Juana Córdova, an Ecuadorian artist, centers her show Chronicles of Uprooting on two plants: achiote and the tumbleweed. Achiote, since the pre-Colombian era, has been made into a spice, as well as a textile and a cosmetic dye. Achiote seeds resemble small red corn kernels or pebbles, and Córdova assembles them into an arresting concentric mandala, titled Exodus, at the southwest corner of the gallery. The piece has an amorphous natural design and order to it; it is not a rigid grid, but more the murmuration of birds, denoting the organic flow of migration (be it seeds or a population). Exodus is split across two planes, suggesting the actual structural difficulties of passage and the triumph of remaining connected to a culture, lineage, and history. 

Juana Córdova

Juana Córdova (Image: Seale Photography)

Tumbleweeds arrived in the America’s in a flaxseed shipment from Russia and are now one of the ultimate symbols of the American west, connoting distance, loneliness, and freedom in their airy roll. Córdova places tumbleweeds in enclosed glass tubes with fans running to make them billow and float in perpetuity. Like Exodus, with this work Córdova plays the plane, switching tumbleweeds from their horizontal trajectory to the vertical as if they were part of some cosmic pneumatic tube delivery system. Córdova, in the gallery statement, writes: “I see tumbleweeds as a symbol of freedom, a plant that travels through deserts with the help of the wind. It is a species that detaches from the land and scatters its seeds aimlessly.” On one of the walls, Córdova flattens a tumbleweed into a latticework resembling arteries or a root system. The dichotomy between this piece and the floating tumbleweeds is piquant; in some lost stasis of ennui, the tumbleweeds drift through a tube but never go anywhere, and as can be the case in life and migration, they hold a record of the past — one’s network and history. 

Francis Almendárez

Francis Almendárez (Image: Seale Photography)

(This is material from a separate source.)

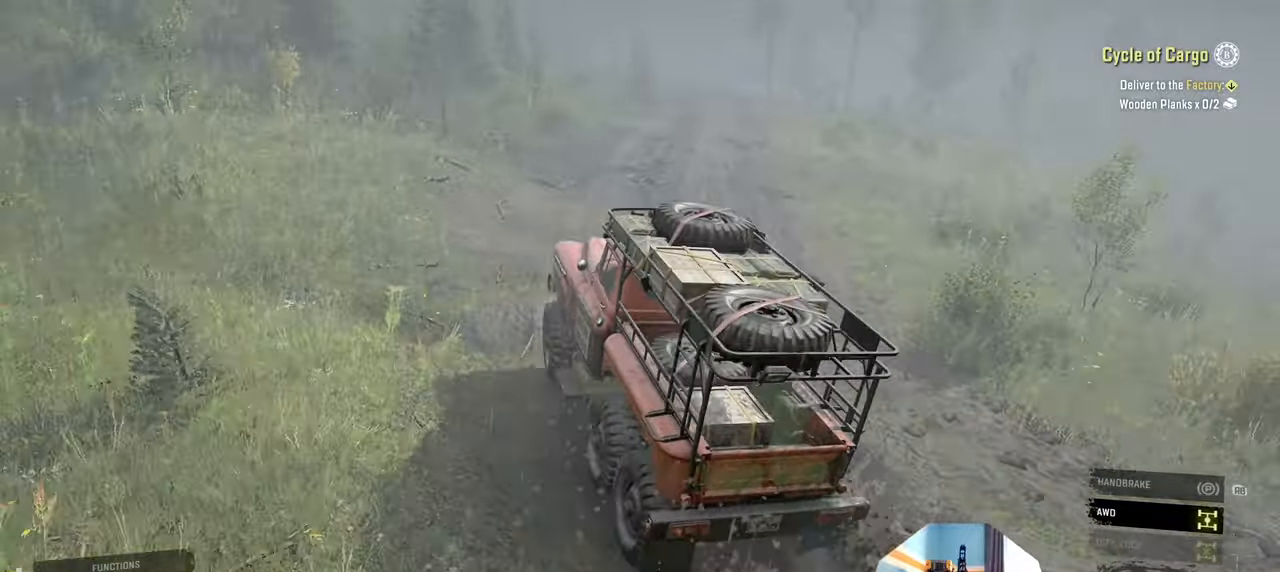
{"buttons": ["R2"], "left_stick": "center", "right_stick": "center", "events": [[200, "left_stick", "center"], [334, "left_stick", "right"], [500, "left_stick", "center"]]}
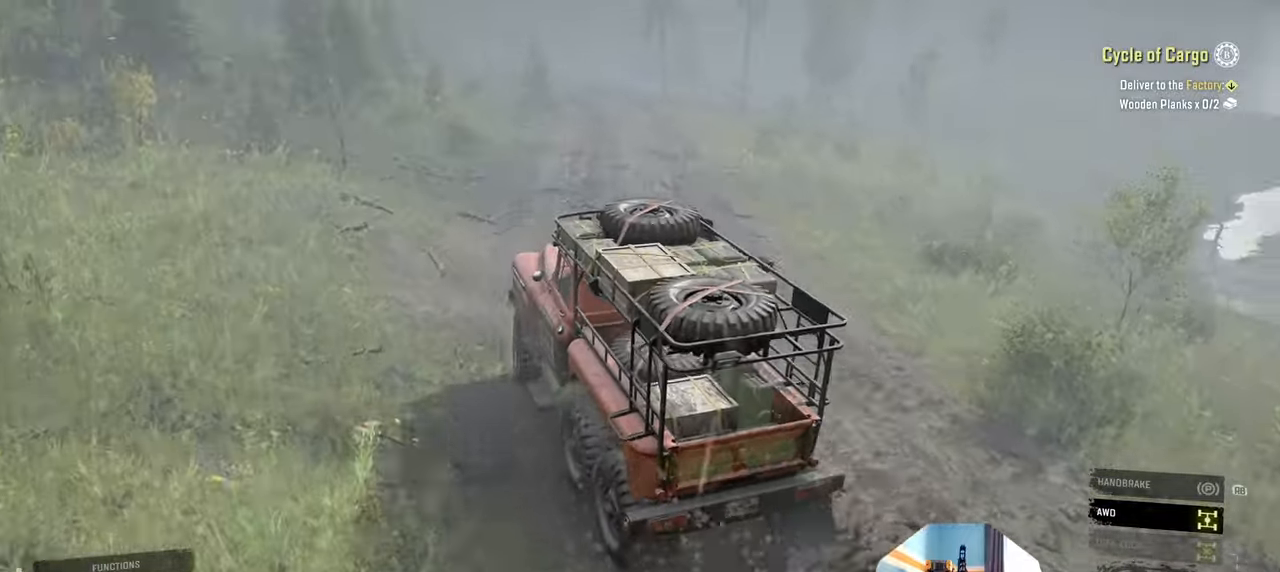
{"buttons": ["R2"], "left_stick": "right", "right_stick": "center", "events": [[367, "left_stick", "right"]]}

The Texas-based Francis Almendárez‘s show rhythm and (p)leisure concerns the countries of Honduras and El Salvador, where his parents and grandparents migrated from, respectively. These two countries are the homes of many migrants making the perilous journey through Mexico towards the U.S.A. — which is, not coincidentally, a major cause of their dire circumstances. The U.S. supported the military dictatorship’s death squads in El Salvador in the 1980s, during the country’s civil war. Elliot Abrahams, who was tasked with explaining away the El Mozote Massacre, is still in the halls of power, now advising the Trump administration and angling towards an invasion of Venezuela. In Honduras, the U.S. under President Obama and Secretary of State Hillary Clinton supported a military coup that ousted leftist president Manuel Zelaya and turned the country into a neoliberal free-for all where environmental activists were assassinated, multinational companies rapaciously pillaged the resources, and crime bloomed. 

Francis Almendárez

Francis Almendárez (Image: Seale Photography)

 Almendárez does not focus on or highlight the histories of these countries and the US’ involvement with them, but that history lays ambiently in the background, like the sound of wind and insects in his video pieces, and coiled in the piles of clothes placed throughout the exhibition. Almendárez shot a variety of videos in Honduras and the mountains of El Salvador of people working, cooking, and doing a variety of menial labor, and he juxtaposes those with videos of leisure — street music, soccer, dancing. Throughout the gallery, there are piles of clothes made from materials such as achiote dye and sewn in factories throughout the global south, worn, and eventually discarded and put into landfills (often back in the global south). The clothes piles, which can be used as lounges to watch the videos, are charged with a global fatalism. These piles in conjunction with the videos (with their overlapping, beautiful sound design of field recordings) create an exhibition with a haunting and mournful hypnotic effect. Almendárez quietly articulates the monstrosity of the global chain and its ruthless machinations while highlighting the humanity of the people caught in the thresher. 

Installation view, Narcissister

Installation view, Narcissister (Image: Seale Photography)

The third show, titled Wimmin, is by Narcissister, a provocative, masked, merkin-clad artist from New York. The show at first seems strikingly different in tone and aesthetics from the subtle and pastoral works of Almendárez and Córdova, but there are overlapping themes of power, control, and freedom. Narcissister’s show with laser focus skewers the male dominance and the ponderous history of contemporary art (minimalism, abstract expressionism, etc.), and points to the lurid, grotesque, and often absurd misogyny and objectification of women.

Narcissister

Narcissister (Image: Seale Photography)

Narcissister

Narcissister (Image: Seale Photography)

Narcissister creates blocks of aluminum cans — an obvious nod to Donald Judd — but the blocks are interrupted by the protruding high-heel clad leg of a woman. These sculptures cannily work on two levels, like a mask slipping on and off. The blocks speak to the erasure of women in male-dominated schools of art, and also serve as a reclamation of forbidden space. The Face is a large, pointedly absurd kinetic sculpture that throughout the exhibition is activated and controlled by the artist, like a twisted Wizard of Oz, and it plays on the hyper-male, “alpha” work of Richard Serra and John Chamberlain. Narcissister’s paper works layer cutouts from pornography over pages from home and garden and interior design magazines. The genitalia cut from the pornography are layered to become abstracted, and again there’s a double message — the male gaze essentially disintegrates into abstraction in its fugue of horniness, and the artist asserts ownership of collage and abstraction through depictions of the body. 

Narcissister

Narcissister (Image: Seale Photography)

On Saturday, September 7 at 1 p.m., Narcissister will be present to activate The Face for the last time, and several of the crushed aluminum blocks will be activated by “extra Narcisissters.” Don’t miss it.